I’ve been teaching Human Growth and Development for a long time. Since we discuss how babies develop, the beginning of each class is a lot like a parenting course. Most of my students have remarked that they feel so much more prepared to be parents because of what we discuss in class about what babies need to develop successfully.
A recent piece in the New York Times, “There’s Evidence on How to Raise Children, but Are Parents Listening?” discusses what doesn’t help. The article focuses on the theory that children who come from advantaged backgrounds simply hear more words than children whose environments are less enriched. The idea is that because they hear more words, they’re able to learn, and deal with the world, better. That’s not new information, but what is interesting is that this article points out that research does not support methods that have been developed to provide children with more words. These methods include various varieties of visual and electronic sources for verbal information – think Baby Einstein, and the Teach Your Baby To Read products.
As the article points out, these electronic sources – whether from TV, audio, or computer – have been shown to reduce verbal development in very young children. As a result, the World Health Organization has made a recommendation that children under 1 should not have any screen time at all, and very limited screen time between 1 and 4. Let me repeat that for the folks in the back – NO TV, COMPUTER, OR PHONE ACCESS BEFORE 2 YEARS OF AGE.
This is true for all children, so why are we, who are interested in raising boys, talking about this? The reason is that it can be difficult to keep boys quiet and amused, so parents are very tempted to give them screen time to keep the little boys quiet. When I see very small children with a phone or tablet in their hand, the child is almost always a boy. Parents seem to find it easier to keep girls busy.
Then what is it that children actually need to help them develop the skills necessary to manage their world? Remember, the items on this list are true for all children, but are particularly necessary for boys, because research says that parents do not talk to boys as much as they do girls.
- Skin -to-skin contact. Hold your baby as much as you possibly can. Don’t carry your infant in a car seat, use a sling that holds the baby against you. The car seat is designed for safety in the car, it is not a substitute for the warmth that a child needs. Research shows that preemies have better and faster neurological development if they are regularly held by someone against their skin what is called “kangarooing” or “kangaroo care.”
- Talk to your infant/child.

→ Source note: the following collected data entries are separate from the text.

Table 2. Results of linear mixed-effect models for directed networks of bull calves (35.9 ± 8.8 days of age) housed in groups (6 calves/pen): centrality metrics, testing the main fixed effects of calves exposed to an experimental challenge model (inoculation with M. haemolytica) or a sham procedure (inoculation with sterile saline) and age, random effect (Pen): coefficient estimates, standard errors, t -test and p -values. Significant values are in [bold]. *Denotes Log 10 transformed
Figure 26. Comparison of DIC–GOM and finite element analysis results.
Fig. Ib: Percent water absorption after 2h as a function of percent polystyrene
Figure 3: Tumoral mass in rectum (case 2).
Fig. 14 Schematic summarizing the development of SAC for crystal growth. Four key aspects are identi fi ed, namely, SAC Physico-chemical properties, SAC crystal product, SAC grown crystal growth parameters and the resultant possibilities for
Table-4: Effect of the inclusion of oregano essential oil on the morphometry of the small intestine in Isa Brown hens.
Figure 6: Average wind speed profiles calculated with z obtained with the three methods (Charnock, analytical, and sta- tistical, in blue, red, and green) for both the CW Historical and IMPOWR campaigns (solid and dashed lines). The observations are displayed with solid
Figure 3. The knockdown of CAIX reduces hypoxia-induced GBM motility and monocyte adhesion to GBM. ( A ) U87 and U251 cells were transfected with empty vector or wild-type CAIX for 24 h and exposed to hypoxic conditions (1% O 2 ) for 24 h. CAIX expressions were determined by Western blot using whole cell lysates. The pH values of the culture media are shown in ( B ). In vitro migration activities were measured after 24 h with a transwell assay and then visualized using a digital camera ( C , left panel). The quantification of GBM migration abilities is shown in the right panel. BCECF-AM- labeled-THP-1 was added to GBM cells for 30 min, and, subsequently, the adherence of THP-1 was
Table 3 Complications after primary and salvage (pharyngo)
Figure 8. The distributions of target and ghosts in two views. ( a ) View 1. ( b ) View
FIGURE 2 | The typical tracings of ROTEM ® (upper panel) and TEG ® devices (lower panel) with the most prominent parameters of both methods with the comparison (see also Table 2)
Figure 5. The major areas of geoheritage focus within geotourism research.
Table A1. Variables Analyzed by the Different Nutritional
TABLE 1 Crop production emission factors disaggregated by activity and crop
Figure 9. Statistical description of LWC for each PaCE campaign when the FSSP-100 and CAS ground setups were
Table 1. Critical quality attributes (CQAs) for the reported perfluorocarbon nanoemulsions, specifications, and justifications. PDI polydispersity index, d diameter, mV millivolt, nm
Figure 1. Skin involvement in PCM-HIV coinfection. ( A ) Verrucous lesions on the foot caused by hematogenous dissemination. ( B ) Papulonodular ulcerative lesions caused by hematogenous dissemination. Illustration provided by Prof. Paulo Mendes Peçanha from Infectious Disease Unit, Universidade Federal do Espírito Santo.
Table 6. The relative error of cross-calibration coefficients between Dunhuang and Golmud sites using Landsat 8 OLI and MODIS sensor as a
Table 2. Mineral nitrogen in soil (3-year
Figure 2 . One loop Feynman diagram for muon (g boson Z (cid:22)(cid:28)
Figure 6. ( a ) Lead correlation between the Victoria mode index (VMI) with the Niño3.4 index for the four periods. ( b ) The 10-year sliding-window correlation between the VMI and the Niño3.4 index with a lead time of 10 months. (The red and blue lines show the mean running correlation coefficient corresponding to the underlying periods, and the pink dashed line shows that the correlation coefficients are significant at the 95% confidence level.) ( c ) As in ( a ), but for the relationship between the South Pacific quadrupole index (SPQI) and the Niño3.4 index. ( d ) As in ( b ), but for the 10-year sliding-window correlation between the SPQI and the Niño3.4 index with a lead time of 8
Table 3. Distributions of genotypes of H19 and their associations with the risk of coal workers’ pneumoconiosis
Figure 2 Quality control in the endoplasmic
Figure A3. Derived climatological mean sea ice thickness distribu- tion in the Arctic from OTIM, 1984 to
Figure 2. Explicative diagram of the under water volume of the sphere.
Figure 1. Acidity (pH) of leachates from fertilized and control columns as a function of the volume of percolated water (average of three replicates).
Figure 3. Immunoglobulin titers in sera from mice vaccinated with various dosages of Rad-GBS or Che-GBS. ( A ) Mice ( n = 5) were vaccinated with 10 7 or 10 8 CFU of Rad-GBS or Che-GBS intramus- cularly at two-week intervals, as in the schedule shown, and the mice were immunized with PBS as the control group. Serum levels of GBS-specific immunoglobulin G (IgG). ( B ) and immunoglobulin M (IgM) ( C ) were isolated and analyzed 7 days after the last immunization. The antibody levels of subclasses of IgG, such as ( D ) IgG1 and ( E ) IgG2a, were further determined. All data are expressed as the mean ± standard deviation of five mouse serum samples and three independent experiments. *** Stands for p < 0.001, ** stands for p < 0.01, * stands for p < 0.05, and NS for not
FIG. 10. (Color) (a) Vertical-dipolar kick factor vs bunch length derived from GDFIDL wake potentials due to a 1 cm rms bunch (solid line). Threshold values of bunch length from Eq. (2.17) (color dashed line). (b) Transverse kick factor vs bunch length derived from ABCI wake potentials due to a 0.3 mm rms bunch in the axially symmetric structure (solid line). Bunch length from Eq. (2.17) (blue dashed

While electronic sources do not seem to help babies develop verbal skills, interacting with older humans definitely does. Parents have been observed talking to their boys less often than to their girls, so talk to your children. If your son does not seem to be paying attention, never mind, keep talking to him. Many boys find it hard to look at someone who is talking to them – they are still listening.
- Read to your child. The NYT article does mention that children who are read to develop verbal skills earlier and better than children who are not read to. The sound of the written word is not the same as the sound of the spoken word, the rhythms and vocabulary are different, and hearing what written words sound like helps children develop skills in reading. For some reason, audio books have not been shown to help children develop verbal skills, they need the live performance.
- When children get old enough, they need to be responsible for their things. Children as young as two and three can pick up their toys, by five they can make their bed, and by eight, they can be responsible for getting a snack or light meal – and cleaning up after themselves. Children who have no responsibilities are guests in their own home, and don’t feel that they belong to the family. Chores are one way to help us all be a part of our families.
None of this is new information, but the increasing number of electronic devices, particularly in the hands of small children, is a serious problem. Aside from the problems with acquisition of the verbal skills which will provide a basis for reading – so necessary in school – another problem with frequent electronic use is an inability to develop attentional skills. Think about how often boys are diagnosed with both reading and attentional problems. Letting your son go out in the back yard and dig for buried treasure or hammer some boards together to make a bird house is far more beneficial than any skills he may develop on a device. Remember that Steve Jobs and Bill Gates did not grow up with computers. Your son needs to solve problems for himself, with his mind and hands, not simply learn how to point and shoot on a screen.